Alors qu’un militaire a été tué mardi lors d’un acte “terroriste”, selon l’armée équatorienne, le président conservateur Guillermo Lasso a suspendu le dialogue avec les leaders indigènes à la tête de manifestations qui paralysent le pays depuis plus de deux semaines pour exiger notamment une baisse des prix des carburants.
Le président équatorien Guillermo Lasso a suspendu mardi 28 juin le dialogue avec les leaders indigènes à la tête du mouvement contre la cherté de la vie, après la mort d’un soldat dans l’est de l’Équateur, laissant augurer une poursuite du bras de fer entre l’exécutif et les manifestants.
Un convoi militaire qui protégeait des camions-citernes a été attaqué à l’aube par un groupe armé dans la partie amazonienne du pays, a annoncé l’armée dans la matinée, faisant état d’un militaire tué et de douze blessés dans cet “acte terroriste” commis avec des armes à feu et des lances.
“Nous ne nous assiérons pas à nouveau pour dialoguer avec Leonidas Iza qui ne défend que ses intérêts politiques et non ceux de sa base”, a déclaré le chef de l’État conservateur dans une courte allocution, dénonçant une “attaque criminelle”.
Leonidas Iza est le chef de la puissante Confédération des nationalités indigènes (Conaie), le fer de lance des manifestations qui paralysent l’Équateur depuis plus de deux semaines pour exiger notamment une baisse des prix des carburants.
“Opportuniste”
Outre le soldat tué, cinq manifestants ont péri dans des violences avec les forces de l’ordre et plus de 500 personnes, civils ou membres des forces de sécurité, ont été blessées.
“Le pays a été témoin de tous les efforts que nous avons déployés pour établir un dialogue fructueux et sincère (…). À nos frères et sœurs indigènes, vous méritez mieux qu’un dirigeant opportuniste qui vous a trompés”, a lâché le président Lasso. “Nous n’allons pas négocier avec ceux qui retiennent l’Équateur en otage ou ceux qui attaquent nos forces de sécurité et jouent avec la santé et la vie des Équatoriens”, a-t-il ajouté.
“Ce n’est que lorsqu’il y aura des représentants légitimes de tous les peuples et de toutes les nationalités de l’Équateur, qui cherchent de vraies solutions et sont ouverts à un dialogue réel et franc, que nous reviendrons à la table du dialogue”, a-t-il posé comme condition.

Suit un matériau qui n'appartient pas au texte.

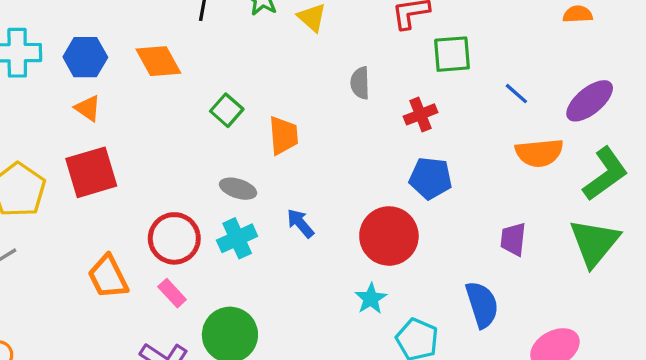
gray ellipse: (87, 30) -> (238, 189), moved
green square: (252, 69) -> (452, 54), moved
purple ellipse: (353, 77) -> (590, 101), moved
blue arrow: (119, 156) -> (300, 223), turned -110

La Conaie a immédiatement réagi en accusant le gouvernement d”autoritarisme” et de “manque de volonté”. “Nous tenons Guillermo Lasso pour responsable des conséquences de sa politique belliciste (…) Lasso ne rompt pas avec Léonidas, il rompt avec le peuple”, a tonné l’organisation sur Twitter.
Le matin-même, le gouvernement ne s’était pas présenté aux discussions entamées la veille à Quito avec les représentants indigènes, dont Léonidas Iza, qui se déroulent dans une annexe de la grande Basilique catholique de la capitale.
“Nous voulons la paix”
“Nous sommes actuellement dans une impasse dans ce processus de dialogue, mais nous laissons la porte ouverte”, a réagi plus tard le chef de la Conaie. “Nous voulons la paix ! Restez unis, (…) ne menez pas d’actions”, a-t-il lancé à plusieurs dizaines de ses partisans réunis devant la Basilique néo-gothique.
Après plus de deux semaines de blocages et plusieurs épisodes de violences, dont deux tentatives d’intrusion des protestataires dans l’enceinte du Parlement, représentants indigènes et délégation gouvernementale devaient pourtant mardi avancer vers une sortie de crise.
Lance ou bouclier à la main, des groupes de dizaines manifestants circulaient mardi dans la capitale, autour de deux universités et d’un centre culturel leur servant de base, ainsi que dans le quartier de la Basilique. Aucun incident majeur ou affrontement n’a été signalé pour cette journée.
Le gouvernement “n’envisage pas de décréter un nouvel état d’urgence, la situation est calme”, a indiqué le ministre de l’Intérieur, Patricio Carillo.
Guillermo Lasso, au pouvoir depuis mai 2021, est également menacé de destitution. L’opposition parlementaire, majoritaire mais divisée, le rend responsable de la “grave crise politique” qui secoue l’Équateur. Le débat sur une éventuelle destitution a repris au Parlement. À la fin du débat, les députés auront 72 heures pour voter. Une majorité de 92 voix sur 137 est nécessaire pour obtenir la destitution.